## EXERCISE TASKS:
1 > In the forum thread about Horner's syndrome in a puppy, what did the vet advise once the puppy had been fine all day?
2 > Decide whether each statement agrees with the forum thread about Horner's syndrome in a puppy. Answer yes or no for each, and quote the words from the thread that decide it. (a) The puppy was fine all day the day before the last post. (b) Florabora22 expects the condition to need ongoing treatment. (c) Karen519 would keep calling the vet.
3 > Write the next part of the forum thread about Horner's syndrome in a puppy, picking up after its final post.

#### EXTRACT PROVIDED

# Horner's Syndrome in a Puppy?



## Karen519 (Aug 21, 2006)

*Wxman*

WXMAN

I am so sorry for what your baby is going through.

I would keep calling the vet until it stops.

I googled Horner's Syndrome in a puppy-symptoms and here is all the info there is:

ARE 4 mo. old canine vaccinations given in the neck? - Google Search


----------



## BeauShel (May 20, 2007)

bumping up


----------



## Florabora22 (Nov 30, 2008)

I only know what I googled but it sounds like even if it is Horner's Syndrome that it will eventually go away on its own! How is your puppy today?


----------



## wxman1995 (Feb 27, 2011)

She was fine all day yesterday, so the Vet said to hold off on bringing her in unless she had another episode. She was also good when I got up this morning. Boy does she worry me... lol. Thank you all, and I will definitely keep you all updated on this. I am praying that it is over.

########
#### PROVIDED MATERIAL

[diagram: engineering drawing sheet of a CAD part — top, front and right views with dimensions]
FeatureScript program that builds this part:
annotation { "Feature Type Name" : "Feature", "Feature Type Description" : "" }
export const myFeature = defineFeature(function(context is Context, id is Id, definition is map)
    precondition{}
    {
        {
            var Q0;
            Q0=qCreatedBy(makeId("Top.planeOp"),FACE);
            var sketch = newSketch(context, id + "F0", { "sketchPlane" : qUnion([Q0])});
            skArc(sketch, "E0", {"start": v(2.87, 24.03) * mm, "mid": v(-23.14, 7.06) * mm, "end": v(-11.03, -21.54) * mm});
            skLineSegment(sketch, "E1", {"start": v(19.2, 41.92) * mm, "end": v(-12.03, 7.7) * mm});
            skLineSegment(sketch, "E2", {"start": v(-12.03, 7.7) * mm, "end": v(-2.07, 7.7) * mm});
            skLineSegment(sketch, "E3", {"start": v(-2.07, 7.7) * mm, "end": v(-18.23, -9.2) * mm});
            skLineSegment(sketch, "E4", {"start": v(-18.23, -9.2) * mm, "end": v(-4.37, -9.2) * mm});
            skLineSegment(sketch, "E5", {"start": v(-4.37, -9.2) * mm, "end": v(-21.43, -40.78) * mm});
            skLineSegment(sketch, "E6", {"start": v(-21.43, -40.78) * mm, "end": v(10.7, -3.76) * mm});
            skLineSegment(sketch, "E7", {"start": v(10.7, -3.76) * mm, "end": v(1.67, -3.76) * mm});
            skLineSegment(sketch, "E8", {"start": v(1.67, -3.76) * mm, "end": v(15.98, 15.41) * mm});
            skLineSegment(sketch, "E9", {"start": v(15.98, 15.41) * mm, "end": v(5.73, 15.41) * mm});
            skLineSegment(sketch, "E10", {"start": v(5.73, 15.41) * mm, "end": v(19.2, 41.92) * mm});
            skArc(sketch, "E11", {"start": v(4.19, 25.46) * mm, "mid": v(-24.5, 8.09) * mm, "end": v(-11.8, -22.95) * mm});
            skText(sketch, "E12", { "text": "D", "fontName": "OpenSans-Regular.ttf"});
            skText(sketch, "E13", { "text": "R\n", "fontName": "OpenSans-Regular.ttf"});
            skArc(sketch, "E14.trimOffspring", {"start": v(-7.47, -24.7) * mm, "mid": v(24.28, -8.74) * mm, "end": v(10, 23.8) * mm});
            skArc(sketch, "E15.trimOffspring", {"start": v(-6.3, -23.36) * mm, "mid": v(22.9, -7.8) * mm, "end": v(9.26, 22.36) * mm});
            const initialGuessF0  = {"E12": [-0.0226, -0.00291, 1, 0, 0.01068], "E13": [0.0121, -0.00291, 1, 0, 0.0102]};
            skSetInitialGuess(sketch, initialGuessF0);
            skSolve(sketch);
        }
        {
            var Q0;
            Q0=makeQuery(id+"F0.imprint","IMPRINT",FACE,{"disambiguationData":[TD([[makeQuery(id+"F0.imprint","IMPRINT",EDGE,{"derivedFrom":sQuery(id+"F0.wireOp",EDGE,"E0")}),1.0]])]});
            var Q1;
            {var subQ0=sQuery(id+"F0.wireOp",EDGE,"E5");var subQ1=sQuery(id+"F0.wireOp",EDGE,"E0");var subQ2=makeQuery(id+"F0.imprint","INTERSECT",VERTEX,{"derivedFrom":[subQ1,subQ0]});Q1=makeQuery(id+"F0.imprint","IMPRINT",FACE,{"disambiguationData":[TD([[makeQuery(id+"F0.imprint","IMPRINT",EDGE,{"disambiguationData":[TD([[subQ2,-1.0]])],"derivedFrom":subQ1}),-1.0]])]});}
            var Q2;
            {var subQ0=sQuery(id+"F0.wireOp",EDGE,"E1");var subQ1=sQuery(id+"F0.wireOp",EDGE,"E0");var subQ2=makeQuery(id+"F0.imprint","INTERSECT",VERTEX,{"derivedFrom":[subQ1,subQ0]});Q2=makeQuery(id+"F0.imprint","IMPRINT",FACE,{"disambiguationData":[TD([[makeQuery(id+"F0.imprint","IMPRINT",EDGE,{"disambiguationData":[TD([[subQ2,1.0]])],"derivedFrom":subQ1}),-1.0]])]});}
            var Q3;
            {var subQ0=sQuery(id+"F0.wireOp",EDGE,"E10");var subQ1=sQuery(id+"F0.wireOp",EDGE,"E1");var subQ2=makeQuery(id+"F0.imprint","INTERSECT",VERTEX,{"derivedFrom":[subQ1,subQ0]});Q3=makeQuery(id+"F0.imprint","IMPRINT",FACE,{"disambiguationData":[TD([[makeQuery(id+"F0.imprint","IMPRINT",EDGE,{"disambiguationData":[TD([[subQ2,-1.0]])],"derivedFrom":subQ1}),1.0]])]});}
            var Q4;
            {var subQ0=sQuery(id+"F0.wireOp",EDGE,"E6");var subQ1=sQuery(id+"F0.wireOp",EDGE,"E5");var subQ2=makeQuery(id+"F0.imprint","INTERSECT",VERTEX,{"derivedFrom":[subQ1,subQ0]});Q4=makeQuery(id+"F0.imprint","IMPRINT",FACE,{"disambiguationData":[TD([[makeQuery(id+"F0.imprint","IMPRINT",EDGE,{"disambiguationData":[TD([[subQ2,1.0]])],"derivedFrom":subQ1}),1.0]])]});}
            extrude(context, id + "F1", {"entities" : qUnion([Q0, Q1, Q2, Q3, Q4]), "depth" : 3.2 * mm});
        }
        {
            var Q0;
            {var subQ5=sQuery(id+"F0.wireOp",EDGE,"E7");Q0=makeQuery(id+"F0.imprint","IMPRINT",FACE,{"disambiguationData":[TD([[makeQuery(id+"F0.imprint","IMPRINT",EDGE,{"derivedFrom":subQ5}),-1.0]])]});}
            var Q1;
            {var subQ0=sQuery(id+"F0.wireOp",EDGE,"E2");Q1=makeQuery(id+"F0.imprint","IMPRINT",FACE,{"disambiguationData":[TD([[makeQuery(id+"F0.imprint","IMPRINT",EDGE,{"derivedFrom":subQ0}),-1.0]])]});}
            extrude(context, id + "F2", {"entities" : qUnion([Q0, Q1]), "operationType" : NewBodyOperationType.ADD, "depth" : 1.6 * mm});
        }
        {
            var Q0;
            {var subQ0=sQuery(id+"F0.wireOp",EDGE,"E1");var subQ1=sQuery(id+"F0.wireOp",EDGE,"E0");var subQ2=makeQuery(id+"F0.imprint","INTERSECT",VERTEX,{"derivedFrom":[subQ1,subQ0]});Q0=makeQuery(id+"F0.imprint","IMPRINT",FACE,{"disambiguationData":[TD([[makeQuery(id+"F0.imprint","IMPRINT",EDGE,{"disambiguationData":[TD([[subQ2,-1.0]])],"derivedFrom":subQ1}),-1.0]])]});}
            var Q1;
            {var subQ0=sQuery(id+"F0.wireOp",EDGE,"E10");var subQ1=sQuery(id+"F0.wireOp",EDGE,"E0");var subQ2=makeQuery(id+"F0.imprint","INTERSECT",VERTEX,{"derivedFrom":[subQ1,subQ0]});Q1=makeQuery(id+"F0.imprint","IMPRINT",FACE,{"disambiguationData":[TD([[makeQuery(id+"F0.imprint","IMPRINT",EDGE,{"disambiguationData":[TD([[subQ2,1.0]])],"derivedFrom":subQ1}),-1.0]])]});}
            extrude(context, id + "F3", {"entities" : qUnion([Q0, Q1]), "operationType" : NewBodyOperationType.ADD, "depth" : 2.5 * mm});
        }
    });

########

## EXERCISE ANSWERS:
1 > To hold off on bringing her in unless she had another episode.

2 >
(a) Yes: "She was fine all day yesterday"
(b) No: "it will eventually go away on its own!"
(c) Yes: "I would keep calling the vet until it stops."

3 >
Cheers,

wxman1995


----------



## wxman1995 (Feb 27, 2011)

Going on day two, still 0 signs of recurrence. :crossfing
Hopefully it was just the shot and she is good to go. 
Thanks again to all who were watching this.


----------



## sgolden (Apr 8, 2011)

Our 3 year old Golden, Duncan, was diagnosed with Horner's Syndrome 2 years ago and has not had a flare up since then. His eye did the same things, rolled back, was swollen and the third eyelid continued to cover. They gave us the drops and said if it happened again to bring him back in a year. Even without the drops the eye would have corrected itself.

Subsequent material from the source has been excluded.